Toyota is said to lead the way in effective process design. It comes with no surprise, then, that many companies have tried to adopt the “Toyota way”, which embodies the golden rules of war: speed, simplicity, and boldness. The Just-in-Time (JIT) concept is a key component of the Toyota Production System (TPS), which means making merely "what is needed, when it is needed, and in the amount needed" (Alukal et al, 2006, p. 164). Furthermore, Toyota has consistently reduced waste and work-in-process and has focused on effective material balance and zero inventories, an approach also known as “Lean Manufacturing” (Liker, 2004). In order to ensure effective and efficient production on a high variety and high volume basis, the TPS combines various process design techniques including factory networks, cellular layout, and supplier network coordination. These factors enhance production rates and ensure high utilization of resources. In a cellular layout, for example, the workstations are u-shaped and machines are positioned in such a way that workers can operate several machines simultaneously (William, 2000). Taiichi contends that through the adoption of lean manufacturing and effective process design profits will significantly increase (Taiichi, 1990).

Ryanair, as a low-cost carrier, concentrates more on removing intermediate link processes in order to reduce costs and increase operational efficiency. As Porter (2004, p.12) points out: “A low-cost producer must find and exploit all sources of cost advantage.” Thus, compared with full-service rivals, Ryanair flies direct non-stop short-haul routes and favours secondary less congested airports that ensure lower handling costs, higher rates of on-time departures and faster turnaround times to increase aircraft utilization. Furthermore, the outsourcing of various processes to thirdparties, such as maintenance, significantly increases cost-efficiency (Ryanair, 2009). However, the key to Ryanair’s success is its website, which serves as the primary distribution channel. Customers need to purchase tickets and check-in online and print their boarding passes at home.
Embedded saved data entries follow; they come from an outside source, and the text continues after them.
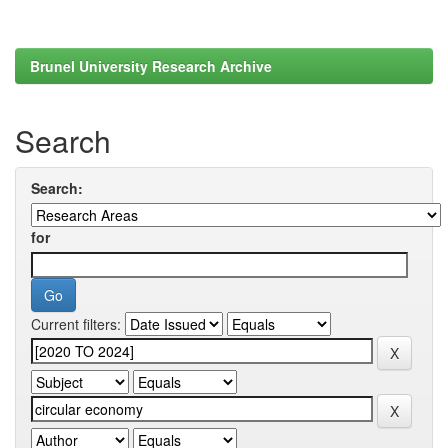
Brunel University Research Archive
Search
Search:
for
Current filters:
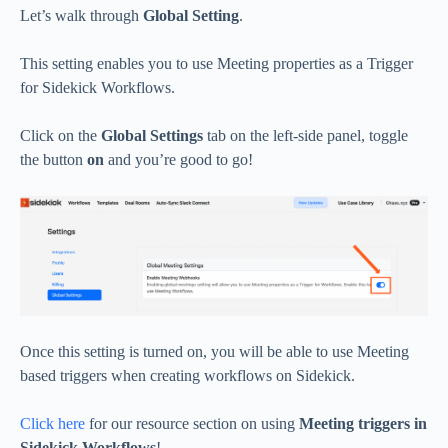
Let’s walk through
Global Setting
.
This setting enables you to use Meeting properties as a Trigger
for Sidekick Workflows.
Click on the
Global Settings
tab on the left-side panel, toggle
the button
on
and you’re good to go!
Once this setting is turned on, you will be able to use Meeting
based triggers when creating workflows on Sidekick.
Click here
for our resource section on using
Meeting triggers in
Sidekick Workflows
!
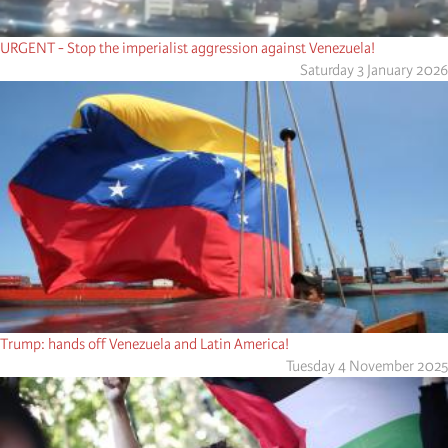
URGENT - Stop the imperialist aggression against Venezuela!
Saturday 3 January 2026
Trump: hands off Venezuela and Latin America!
Tuesday 4 November 2025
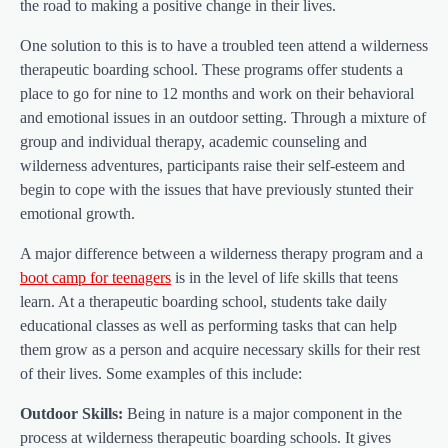
the road to making a positive change in their lives.
One solution to this is to have a troubled teen attend a wilderness
therapeutic boarding school. These programs offer students a
place to go for nine to 12 months and work on their behavioral
and emotional issues in an outdoor setting. Through a mixture of
group and individual therapy, academic counseling and
wilderness adventures, participants raise their self-esteem and
begin to cope with the issues that have previously stunted their
emotional growth.
A major difference between a wilderness therapy program and a
boot camp for teenagers
is in the level of life skills that teens
learn. At a therapeutic boarding school, students take daily
educational classes as well as performing tasks that can help
them grow as a person and acquire necessary skills for their rest
of their lives. Some examples of this include:
Outdoor Skills:
Being in nature is a major component in the
process at wilderness therapeutic boarding schools. It gives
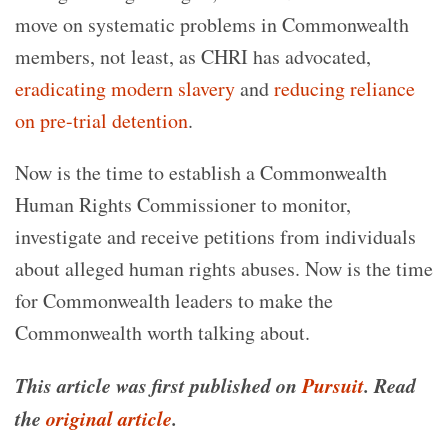
move on systematic problems in Commonwealth
members, not least, as CHRI has advocated,
eradicating modern slavery
and
reducing reliance
on pre-trial detention
.
Now is the time to establish a Commonwealth
Human Rights Commissioner to monitor,
investigate and receive petitions from individuals
about alleged human rights abuses. Now is the time
for Commonwealth leaders to make the
Commonwealth worth talking about.
This article was first published on
Pursuit
. Read
the
original article
.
The implementation of web technology enabled Ryanair to eliminate unnecessary processes associated with customer service, which has a direct positive impact on key performance factors such as speed, flexibility, and cost.

Even though Toyota and Ryanair use a different process system, their goal in terms of process design is quite similar, especially when it comes to reducing waste. A major advantage of their processes is the fact that “rivals will get little benefit from imitation unless they successfully match the whole system” (Porter, 2008, p.63).